Work to be completed » Each entry must appear again exactly as it does in the source.

Records for this exercise »

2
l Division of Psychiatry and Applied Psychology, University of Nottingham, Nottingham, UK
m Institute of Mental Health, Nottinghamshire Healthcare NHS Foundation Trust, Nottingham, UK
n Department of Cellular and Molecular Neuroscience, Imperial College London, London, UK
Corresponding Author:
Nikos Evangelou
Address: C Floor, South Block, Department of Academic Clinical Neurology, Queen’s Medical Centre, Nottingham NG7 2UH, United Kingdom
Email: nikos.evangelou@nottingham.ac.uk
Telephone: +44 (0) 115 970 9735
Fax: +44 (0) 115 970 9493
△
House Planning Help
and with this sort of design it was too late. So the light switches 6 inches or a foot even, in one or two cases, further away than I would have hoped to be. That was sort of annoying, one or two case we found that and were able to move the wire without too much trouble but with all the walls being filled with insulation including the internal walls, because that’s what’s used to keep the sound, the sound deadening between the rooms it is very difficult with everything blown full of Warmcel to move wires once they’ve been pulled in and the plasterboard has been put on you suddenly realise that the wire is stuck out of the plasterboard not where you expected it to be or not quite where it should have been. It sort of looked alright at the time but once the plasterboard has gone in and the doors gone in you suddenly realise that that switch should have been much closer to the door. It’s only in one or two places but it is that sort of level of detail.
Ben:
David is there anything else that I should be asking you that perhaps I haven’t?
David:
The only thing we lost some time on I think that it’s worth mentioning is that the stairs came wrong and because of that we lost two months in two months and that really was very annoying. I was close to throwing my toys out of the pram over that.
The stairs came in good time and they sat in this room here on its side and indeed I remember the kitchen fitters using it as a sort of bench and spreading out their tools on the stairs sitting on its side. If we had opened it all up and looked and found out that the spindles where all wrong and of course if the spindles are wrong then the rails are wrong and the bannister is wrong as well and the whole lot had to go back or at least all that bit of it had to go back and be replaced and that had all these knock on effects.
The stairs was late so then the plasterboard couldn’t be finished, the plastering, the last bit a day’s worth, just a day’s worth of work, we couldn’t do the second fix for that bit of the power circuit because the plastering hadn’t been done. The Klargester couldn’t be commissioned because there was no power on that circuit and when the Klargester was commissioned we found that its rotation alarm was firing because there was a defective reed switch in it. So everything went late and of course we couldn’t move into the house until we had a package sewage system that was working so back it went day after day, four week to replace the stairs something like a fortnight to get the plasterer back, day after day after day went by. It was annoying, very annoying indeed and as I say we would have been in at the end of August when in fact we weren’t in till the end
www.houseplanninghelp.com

Written response »
2
l Division of Psychiatry and Applied Psychology, University of Nottingham, Nottingham, UK
m Institute of Mental Health, Nottinghamshire Healthcare NHS Foundation Trust, Nottingham, UK
n Department of Cellular and Molecular Neuroscience, Imperial College London, London, UK
Corresponding Author:
Nikos Evangelou
Address: C Floor, South Block, Department of Academic Clinical Neurology, Queen’s Medical Centre, Nottingham NG7 2UH, United Kingdom
Email: nikos.evangelou@nottingham.ac.uk
Telephone: +44 (0) 115 970 9735
Fax: +44 (0) 115 970 9493
△
House Planning Help
and with this sort of design it was too late. So the light switches 6 inches or a foot even, in one or two cases, further away than I would have hoped to be. That was sort of annoying, one or two case we found that and were able to move the wire without too much trouble but with all the walls being filled with insulation including the internal walls, because that’s what’s used to keep the sound, the sound deadening between the rooms it is very difficult with everything blown full of Warmcel to move wires once they’ve been pulled in and the plasterboard has been put on you suddenly realise that the wire is stuck out of the plasterboard not where you expected it to be or not quite where it should have been. It sort of looked alright at the time but once the plasterboard has gone in and the doors gone in you suddenly realise that that switch should have been much closer to the door. It’s only in one or two places but it is that sort of level of detail.
Ben:
David is there anything else that I should be asking you that perhaps I haven’t?
David:
The only thing we lost some time on I think that it’s worth mentioning is that the stairs came wrong and because of that we lost two months in two months and that really was very annoying. I was close to throwing my toys out of the pram over that.
The stairs came in good time and they sat in this room here on its side and indeed I remember the kitchen fitters using it as a sort of bench and spreading out their tools on the stairs sitting on its side. If we had opened it all up and looked and found out that the spindles where all wrong and of course if the spindles are wrong then the rails are wrong and the bannister is wrong as well and the whole lot had to go back or at least all that bit of it had to go back and be replaced and that had all these knock on effects.
The stairs was late so then the plasterboard couldn’t be finished, the plastering, the last bit a day’s worth, just a day’s worth of work, we couldn’t do the second fix for that bit of the power circuit because the plastering hadn’t been done. The Klargester couldn’t be commissioned because there was no power on that circuit and when the Klargester was commissioned we found that its rotation alarm was firing because there was a defective reed switch in it. So everything went late and of course we couldn’t move into the house until we had a package sewage system that was working so back it went day after day, four week to replace the stairs something like a fortnight to get the plasterer back, day after day after day went by. It was annoying, very annoying indeed and as I say we would have been in at the end of August when in fact we weren’t in till the end
www.houseplanninghelp.com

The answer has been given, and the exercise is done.